Coinbase Sues Michigan, Illinois, and Connecticut Over State Oversight of Prediction Markets

Coinbase Sues Michigan, Illinois, and Connecticut Over State Oversight of Prediction Markets

Coinbase has taken legal action against the U.S. states of Michigan, Illinois, and Connecticut, escalating a growing dispute over who has the authority to regulate prediction markets in the United States.

The lawsuits, filed on Thursday, ask federal courts to confirm that prediction markets fall exclusively under the oversight of the Commodity Futures Trading Commission (CFTC), not state gaming regulators. Coinbase argues that Congress has already settled this question by designating the CFTC as the sole regulator for these markets, leaving individual states without legal standing to intervene.
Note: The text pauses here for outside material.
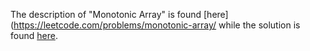 The description of "Monotonic Array" is found [here](https://leetcode.com/problems/monotonic-array/ while the solution is found [here](https://github.com/aurimas13/Solutions-To-Problems/blob/main/LeetCode/Python%20Solutions/Monotonic%20Array/monotonic.py).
In a public statement, Coinbase Chief Legal Officer Paul Grewal said the company is seeking clarity and consistency. He argued that state-level attempts to regulate or block prediction markets are not only unlawful but also harmful to innovation. According to Grewal, allowing 50 different regulatory approaches would undermine a market structure that Congress intentionally placed under federal supervision.
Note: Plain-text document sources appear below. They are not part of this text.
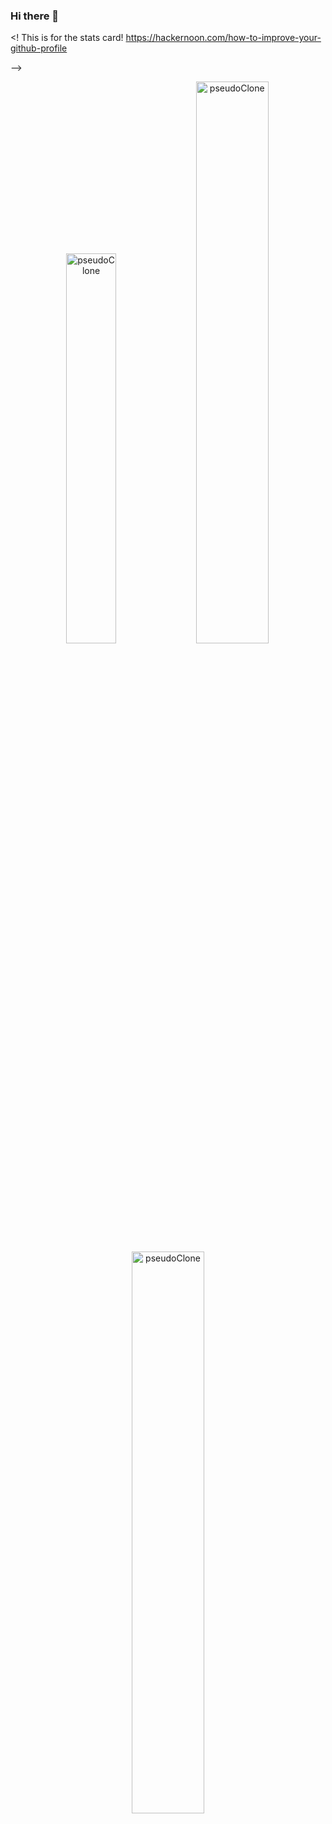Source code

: ### Hi there 👋

<! 
This is for the stats card! 
https://hackernoon.com/how-to-improve-your-github-profile

-->
<p align="center">
<img width="40%" src="https://github-readme-stats.vercel.app/api/top-langs?username=pseudoClone&show_icons=true&theme=dracula&title_color=ff8000&text_color=ffffff&bg_color=6a6a6a&locale=en&layout=compact&hide_border=true" alt="pseudoClone" /> 
<img width="48%" src="https://github-readme-stats.vercel.app/api?username=pseudoClone&show_icons=true&theme=dracula&title_color=ff8000&text_color=ffffff&bg_color=6a6a6a&locale=en&hide_border=true" alt="pseudoClone" />
<img width="48%" src="https://github-readme-streak-stats.herokuapp.com/?user=pseudoClone&theme=highcontrast&hide_border=true" alt="pseudoClone" />
</p>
Coinbase’s court filing in Illinois specifically requests declaratory and injunctive relief, stating that state enforcement actions could cause “immediate and irreparable” harm to the company’s business plans.

A central point in Coinbase’s argument is the definition of what constitutes a commodity under federal law. Grewal noted that Congress explicitly excluded only a narrow list of items, such as onions and movie box office receipts, from the CFTC’s authority. By contrast, he said, event-based contracts tied to outcomes like sporting events were not excluded, signaling that they fall within the agency’s jurisdiction.

Coinbase also drew a clear distinction between prediction markets and traditional sportsbooks. While casinos and sportsbooks profit when customers lose, Grewal said prediction markets operate as neutral exchanges that simply match buyers and sellers, without taking positions or setting odds to maximize house profits.

The legal filings come shortly after Coinbase announced plans to enter the prediction markets space through a partnership with Kalshi, a CFTC-regulated platform. According to court documents, Coinbase intends to begin offering event-contract trading to customers across the United States, including Illinois, starting in January 2026.

Prediction markets have seen rapid growth over the past year, with platforms such as Kalshi and Polymarket handling billions of dollars in trading volume. That expansion, however, has also drawn increased scrutiny from state regulators. Several states argue that contracts based on real-world events, particularly sports outcomes, amount to unlicensed gambling when offered without state approval.

Polymarket and Kalshi Volume (Monthly)

Earlier this month, Connecticut regulators issued cease-and-desist orders to Kalshi, Robinhood, and Crypto.com, alleging they were offering illegal sports betting products. Kalshi challenged the move in court and recently secured temporary relief after a federal judge ordered the state to pause enforcement while the case is reviewed.

Coinbase’s lawsuits now add another layer to a broader legal and regulatory debate that could shape the future of prediction markets nationwide. The outcomes may help determine whether these platforms are governed by a single federal framework or a patchwork of state rules.